O inverno de São Paulo alimenta as almas mais introspectivas, numa monumental antítese à tradição italiana que se expressa, dentre outros aspectos e fatos, na festa da N.Sra. da Achiropita, evento anual que ocorre no mês de Agosto no bairro do Bexíga. Desde 1926, por ocasião deste congraçamento, a comunidade italiana e paulistana se mobiliza de forma intensamente peculiar com o objetivo de arrecadar recursos para as obras sociais da paróquia da comunidade. Tradição católica vinda da Calábria do século VI, região pobre e agrária no sul da penísula itálica, a Maria da Achiropita refere-se a uma Maria não pintada por mãos humanas em uma capela daquela região.
Essa manifestação de religiosidade, congraçamento e solidariedade é um importante marco cultural de nossa cidade.
Esse caráter talvez não combine com o ideário de uma cidade cosmopolita, moderna e globalizada. Extensas avenidas entupidas, pontes estraiadas, shoppings centers padronizados edifícios envidraçados erguidos sobre colunas de aço, tem, para alguns, mais a ver com uma cidade mundial.
Aliás, congraçamento e solidariedade também não combinam com ações homofóbicas, políticas higienistas, eliminação do diferente.

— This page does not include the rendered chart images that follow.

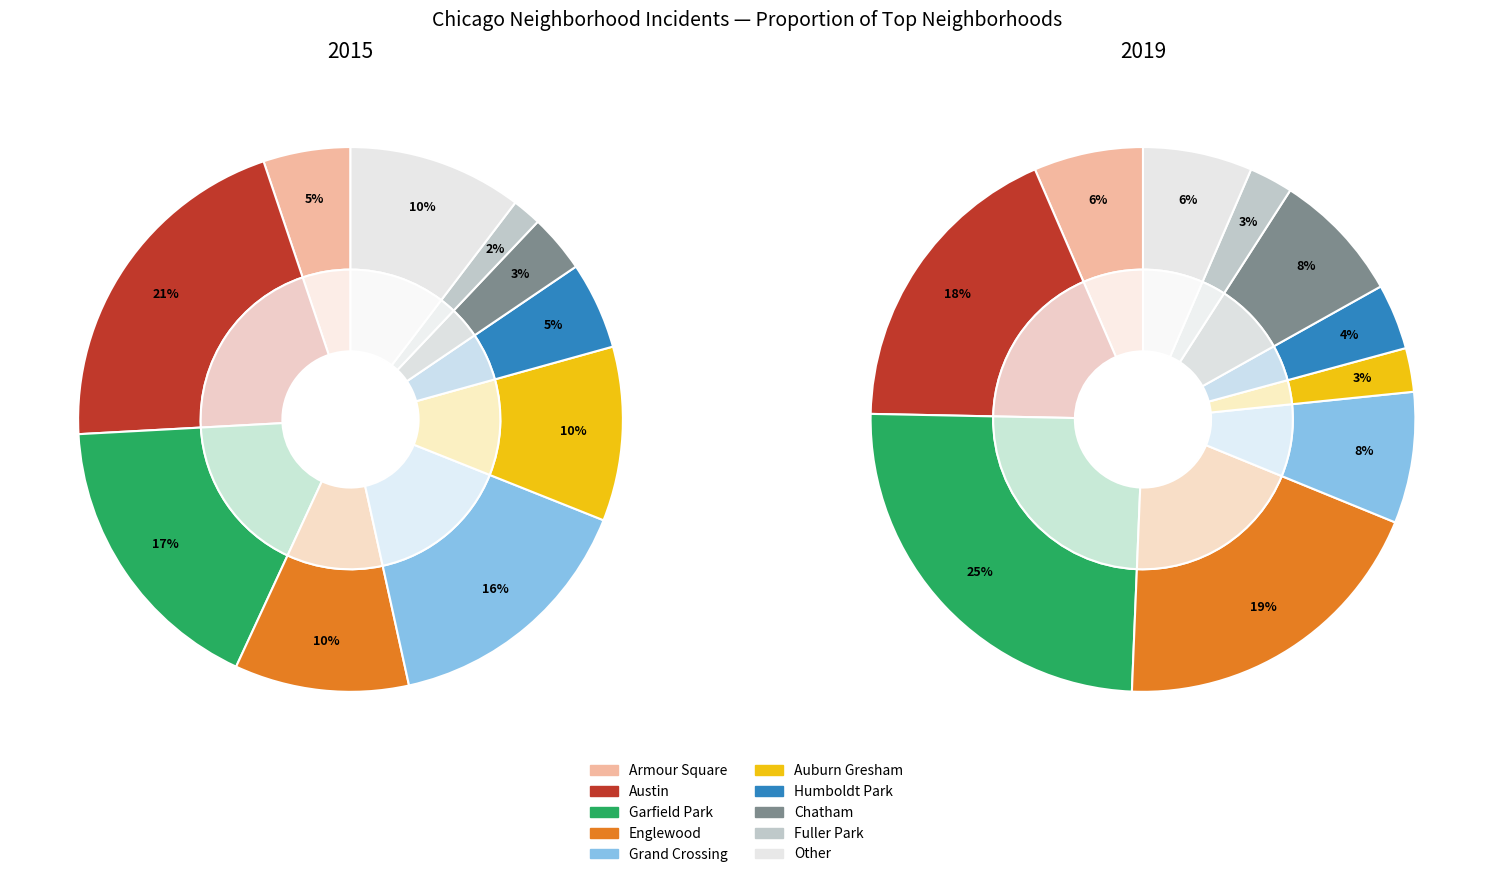

True or false: Grand Crossing accounts for 13% of the total.

False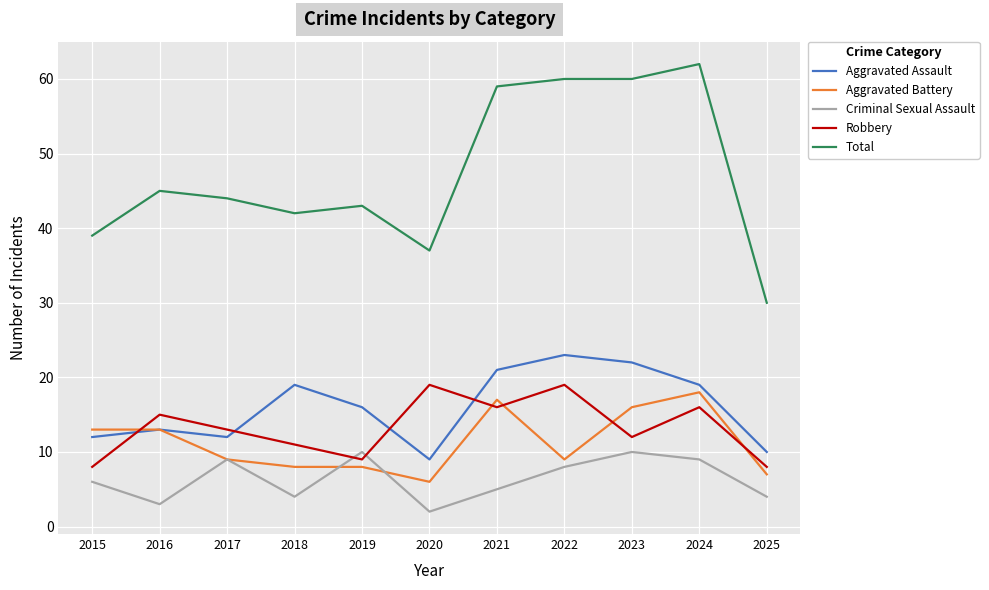

What is the difference between the highest and lowest values at 2016?

42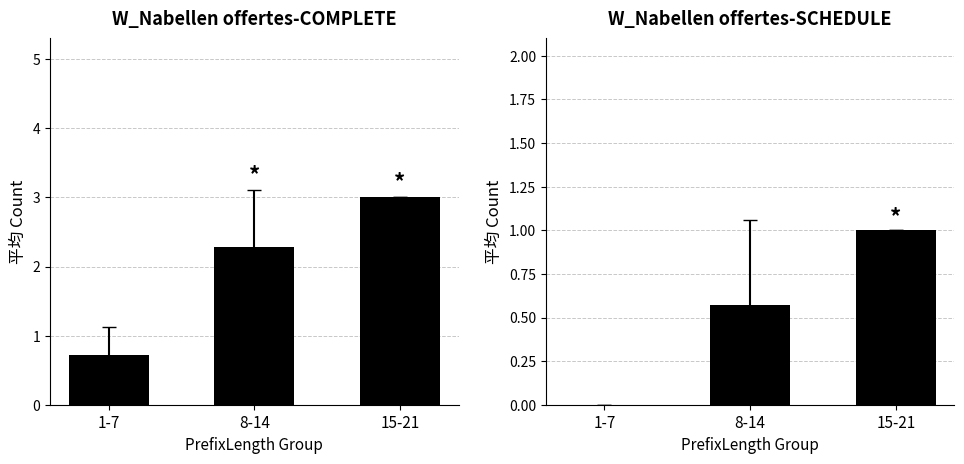

List the series in order of their peak value, highest first.

W_Nabellen offertes-COMPLETE, W_Nabellen offertes-SCHEDULE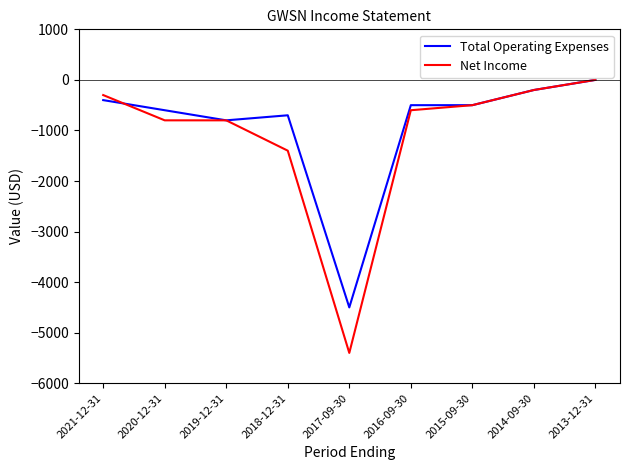

At which category is the sum across all series the highest?

2013-12-31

Enquanto segue a festa, pessoas são agredidas por homofóbicos incentivados por pessoas públicas, outros são expulsos ou recolhidos por conta das opções políticas do poder público. Eliminar o diferente, padronizar atitudes, espaços, manifestações, consumo. Esse é o objetivo de um modo de produção que admite o diverso até o ponto em que lhe não ofereça riscos à sua reprodução. Quando finda a festa, a produção e reprodução da desigualdade continua sua trajetória , enquanto os diferentes devem ser eliminados e os desiguais afastados da cidade embelezada.
De qualquer forma, ainda há mais um final de semana para apreciarmos uma fogazza no velho bairro italiano que dança em meio à sambas e tarantellas e recebe tanta diferente gente.